Lay out the records, from their start through the line containing "genus: Allograpta", as a Markdown table with two columns, No. and Line. Number each row and leave out any blank lines.

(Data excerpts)
- - - - -
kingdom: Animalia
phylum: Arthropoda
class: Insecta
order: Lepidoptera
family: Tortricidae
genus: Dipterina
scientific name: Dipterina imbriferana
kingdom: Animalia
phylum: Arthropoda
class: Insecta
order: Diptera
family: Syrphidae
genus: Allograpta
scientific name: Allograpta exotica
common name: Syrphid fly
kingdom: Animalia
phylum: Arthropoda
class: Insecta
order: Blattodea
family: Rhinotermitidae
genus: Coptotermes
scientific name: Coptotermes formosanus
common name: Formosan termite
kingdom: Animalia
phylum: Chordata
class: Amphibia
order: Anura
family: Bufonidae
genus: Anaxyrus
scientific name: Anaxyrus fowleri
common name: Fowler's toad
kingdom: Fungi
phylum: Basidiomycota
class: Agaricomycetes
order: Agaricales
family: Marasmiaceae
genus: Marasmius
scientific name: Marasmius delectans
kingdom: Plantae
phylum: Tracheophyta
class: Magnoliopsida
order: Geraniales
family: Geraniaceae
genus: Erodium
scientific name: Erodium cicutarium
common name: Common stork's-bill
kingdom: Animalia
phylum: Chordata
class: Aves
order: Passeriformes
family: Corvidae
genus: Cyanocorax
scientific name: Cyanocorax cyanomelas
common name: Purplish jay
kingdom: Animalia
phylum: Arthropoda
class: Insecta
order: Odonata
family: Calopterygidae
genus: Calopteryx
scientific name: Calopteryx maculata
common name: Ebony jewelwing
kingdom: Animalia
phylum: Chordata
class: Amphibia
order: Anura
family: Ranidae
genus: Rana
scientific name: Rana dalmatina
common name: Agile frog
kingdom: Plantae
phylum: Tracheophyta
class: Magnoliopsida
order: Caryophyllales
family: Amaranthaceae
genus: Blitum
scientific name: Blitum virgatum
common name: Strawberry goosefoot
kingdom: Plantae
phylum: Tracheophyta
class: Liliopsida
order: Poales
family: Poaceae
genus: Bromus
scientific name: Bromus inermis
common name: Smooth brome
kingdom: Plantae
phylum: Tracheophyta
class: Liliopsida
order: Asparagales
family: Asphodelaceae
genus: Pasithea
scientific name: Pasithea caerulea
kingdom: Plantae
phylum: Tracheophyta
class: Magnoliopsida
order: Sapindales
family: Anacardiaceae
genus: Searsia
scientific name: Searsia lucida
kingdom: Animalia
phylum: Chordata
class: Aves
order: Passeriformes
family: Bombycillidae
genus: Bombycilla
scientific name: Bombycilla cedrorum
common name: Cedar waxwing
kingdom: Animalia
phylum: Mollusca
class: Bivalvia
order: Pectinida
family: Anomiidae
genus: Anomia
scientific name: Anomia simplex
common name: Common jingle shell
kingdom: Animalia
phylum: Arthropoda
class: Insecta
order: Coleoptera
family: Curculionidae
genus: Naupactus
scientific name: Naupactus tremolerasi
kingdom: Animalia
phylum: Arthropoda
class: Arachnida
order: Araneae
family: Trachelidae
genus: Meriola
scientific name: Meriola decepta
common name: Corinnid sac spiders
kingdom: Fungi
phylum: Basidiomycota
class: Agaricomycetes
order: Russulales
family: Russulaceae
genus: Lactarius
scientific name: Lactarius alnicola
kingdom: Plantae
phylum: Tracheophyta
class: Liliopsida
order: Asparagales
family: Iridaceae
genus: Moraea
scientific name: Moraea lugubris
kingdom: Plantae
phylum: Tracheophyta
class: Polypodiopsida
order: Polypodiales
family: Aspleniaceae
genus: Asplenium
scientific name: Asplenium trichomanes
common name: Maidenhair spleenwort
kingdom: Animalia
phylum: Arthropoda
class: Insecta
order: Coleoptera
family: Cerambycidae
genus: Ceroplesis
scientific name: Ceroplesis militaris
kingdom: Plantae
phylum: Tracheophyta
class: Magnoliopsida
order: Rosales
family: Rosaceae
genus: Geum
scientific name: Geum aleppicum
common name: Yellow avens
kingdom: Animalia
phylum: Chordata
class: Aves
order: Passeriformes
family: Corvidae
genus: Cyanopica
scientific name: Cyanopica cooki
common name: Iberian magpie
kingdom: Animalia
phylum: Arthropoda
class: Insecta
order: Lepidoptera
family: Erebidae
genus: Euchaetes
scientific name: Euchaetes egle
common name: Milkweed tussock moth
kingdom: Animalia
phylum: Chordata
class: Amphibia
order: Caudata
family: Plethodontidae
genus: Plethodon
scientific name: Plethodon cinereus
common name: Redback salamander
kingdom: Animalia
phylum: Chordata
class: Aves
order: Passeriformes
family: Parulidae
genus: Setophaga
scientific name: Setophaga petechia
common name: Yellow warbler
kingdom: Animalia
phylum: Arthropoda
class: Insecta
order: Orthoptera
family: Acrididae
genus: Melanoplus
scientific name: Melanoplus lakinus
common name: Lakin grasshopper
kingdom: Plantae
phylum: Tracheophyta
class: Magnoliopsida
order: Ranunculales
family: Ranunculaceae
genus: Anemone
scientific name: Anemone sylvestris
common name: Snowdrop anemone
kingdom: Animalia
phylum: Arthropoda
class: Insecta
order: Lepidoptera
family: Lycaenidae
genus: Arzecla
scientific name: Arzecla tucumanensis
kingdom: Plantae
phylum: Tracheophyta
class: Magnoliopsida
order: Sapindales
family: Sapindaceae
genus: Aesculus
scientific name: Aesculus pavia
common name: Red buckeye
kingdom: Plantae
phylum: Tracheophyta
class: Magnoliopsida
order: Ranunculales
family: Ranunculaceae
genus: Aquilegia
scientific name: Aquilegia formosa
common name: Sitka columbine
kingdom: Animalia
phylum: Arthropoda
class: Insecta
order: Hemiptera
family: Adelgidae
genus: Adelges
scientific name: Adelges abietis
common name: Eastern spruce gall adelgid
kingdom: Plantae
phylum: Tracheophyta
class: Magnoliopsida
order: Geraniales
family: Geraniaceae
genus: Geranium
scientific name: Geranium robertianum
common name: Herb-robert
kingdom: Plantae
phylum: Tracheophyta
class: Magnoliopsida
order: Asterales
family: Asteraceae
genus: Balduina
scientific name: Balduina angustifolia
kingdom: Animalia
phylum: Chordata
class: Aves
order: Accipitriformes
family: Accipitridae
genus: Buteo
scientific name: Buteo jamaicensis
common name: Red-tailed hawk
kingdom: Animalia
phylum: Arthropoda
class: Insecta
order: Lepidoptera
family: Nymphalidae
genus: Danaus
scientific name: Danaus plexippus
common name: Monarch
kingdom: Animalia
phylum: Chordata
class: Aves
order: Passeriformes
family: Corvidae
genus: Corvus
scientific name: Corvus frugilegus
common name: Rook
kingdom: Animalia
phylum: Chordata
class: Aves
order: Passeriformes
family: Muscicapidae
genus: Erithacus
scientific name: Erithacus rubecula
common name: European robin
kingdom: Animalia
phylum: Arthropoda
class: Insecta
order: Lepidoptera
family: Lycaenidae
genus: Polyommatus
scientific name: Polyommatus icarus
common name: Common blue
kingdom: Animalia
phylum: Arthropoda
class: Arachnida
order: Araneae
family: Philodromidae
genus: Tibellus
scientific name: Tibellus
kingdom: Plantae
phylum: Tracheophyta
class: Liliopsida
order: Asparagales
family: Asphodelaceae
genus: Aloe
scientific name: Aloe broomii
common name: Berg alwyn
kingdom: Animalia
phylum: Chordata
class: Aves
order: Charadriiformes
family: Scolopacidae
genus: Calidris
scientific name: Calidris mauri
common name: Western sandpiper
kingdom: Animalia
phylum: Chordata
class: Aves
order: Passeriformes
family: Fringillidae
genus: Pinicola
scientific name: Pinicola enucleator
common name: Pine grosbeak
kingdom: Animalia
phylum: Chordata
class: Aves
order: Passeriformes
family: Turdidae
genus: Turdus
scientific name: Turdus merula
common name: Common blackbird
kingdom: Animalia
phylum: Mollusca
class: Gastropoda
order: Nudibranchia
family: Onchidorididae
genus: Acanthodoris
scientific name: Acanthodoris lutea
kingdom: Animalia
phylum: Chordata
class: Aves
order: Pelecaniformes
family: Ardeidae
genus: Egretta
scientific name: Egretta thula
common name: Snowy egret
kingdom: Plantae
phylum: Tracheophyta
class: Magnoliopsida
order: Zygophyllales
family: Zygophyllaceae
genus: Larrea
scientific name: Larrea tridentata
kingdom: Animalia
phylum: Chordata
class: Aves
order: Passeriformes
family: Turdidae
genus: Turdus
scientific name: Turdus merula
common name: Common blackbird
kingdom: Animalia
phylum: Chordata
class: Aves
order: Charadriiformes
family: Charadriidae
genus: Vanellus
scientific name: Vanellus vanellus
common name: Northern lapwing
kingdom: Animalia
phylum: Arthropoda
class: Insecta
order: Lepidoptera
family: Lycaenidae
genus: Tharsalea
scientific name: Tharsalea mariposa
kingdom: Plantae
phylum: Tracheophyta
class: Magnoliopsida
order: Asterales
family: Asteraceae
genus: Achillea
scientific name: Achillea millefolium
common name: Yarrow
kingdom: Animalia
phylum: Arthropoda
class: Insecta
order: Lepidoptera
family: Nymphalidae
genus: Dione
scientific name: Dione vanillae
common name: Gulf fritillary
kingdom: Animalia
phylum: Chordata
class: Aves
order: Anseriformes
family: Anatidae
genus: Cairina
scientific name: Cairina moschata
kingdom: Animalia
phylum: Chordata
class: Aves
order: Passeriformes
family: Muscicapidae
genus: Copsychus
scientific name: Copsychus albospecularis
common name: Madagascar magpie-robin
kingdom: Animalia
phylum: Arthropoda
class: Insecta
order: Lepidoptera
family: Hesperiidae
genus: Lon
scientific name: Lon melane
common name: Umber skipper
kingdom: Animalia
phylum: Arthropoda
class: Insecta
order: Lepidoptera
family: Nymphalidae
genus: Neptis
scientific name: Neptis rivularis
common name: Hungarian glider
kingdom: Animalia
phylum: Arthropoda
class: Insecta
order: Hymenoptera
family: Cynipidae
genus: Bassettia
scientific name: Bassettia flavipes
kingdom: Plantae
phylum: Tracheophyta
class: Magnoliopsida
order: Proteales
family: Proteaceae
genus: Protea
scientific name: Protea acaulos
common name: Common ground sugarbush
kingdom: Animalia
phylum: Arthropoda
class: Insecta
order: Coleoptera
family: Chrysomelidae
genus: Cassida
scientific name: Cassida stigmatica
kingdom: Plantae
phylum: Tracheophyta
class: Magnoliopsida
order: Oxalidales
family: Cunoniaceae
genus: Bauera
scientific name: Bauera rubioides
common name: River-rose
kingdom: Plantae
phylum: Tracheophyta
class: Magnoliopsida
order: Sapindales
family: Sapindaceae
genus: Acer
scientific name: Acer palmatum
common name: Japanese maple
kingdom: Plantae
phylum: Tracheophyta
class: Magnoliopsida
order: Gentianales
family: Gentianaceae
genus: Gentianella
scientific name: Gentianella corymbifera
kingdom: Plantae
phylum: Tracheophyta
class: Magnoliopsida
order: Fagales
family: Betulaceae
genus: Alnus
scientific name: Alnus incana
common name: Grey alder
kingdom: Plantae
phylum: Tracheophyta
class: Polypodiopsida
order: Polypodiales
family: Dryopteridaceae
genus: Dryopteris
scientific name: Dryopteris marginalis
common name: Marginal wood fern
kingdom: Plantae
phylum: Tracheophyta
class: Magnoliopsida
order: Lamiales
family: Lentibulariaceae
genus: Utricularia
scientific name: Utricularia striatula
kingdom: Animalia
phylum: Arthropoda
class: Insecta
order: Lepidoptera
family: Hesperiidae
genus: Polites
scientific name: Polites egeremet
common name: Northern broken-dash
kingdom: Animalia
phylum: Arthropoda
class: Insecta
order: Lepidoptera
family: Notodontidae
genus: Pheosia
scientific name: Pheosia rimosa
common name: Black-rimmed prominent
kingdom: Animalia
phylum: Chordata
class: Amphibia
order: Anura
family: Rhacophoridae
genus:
- - - - -
● **Response for this exercise**
| No. | Line |
|---|---|
| 1 | kingdom: Animalia |
| 2 | phylum: Arthropoda |
| 3 | class: Insecta |
| 4 | order: Lepidoptera |
| 5 | family: Tortricidae |
| 6 | genus: Dipterina |
| 7 | scientific name: Dipterina imbriferana |
| 8 | kingdom: Animalia |
| 9 | phylum: Arthropoda |
| 10 | class: Insecta |
| 11 | order: Diptera |
| 12 | family: Syrphidae |
| 13 | genus: Allograpta |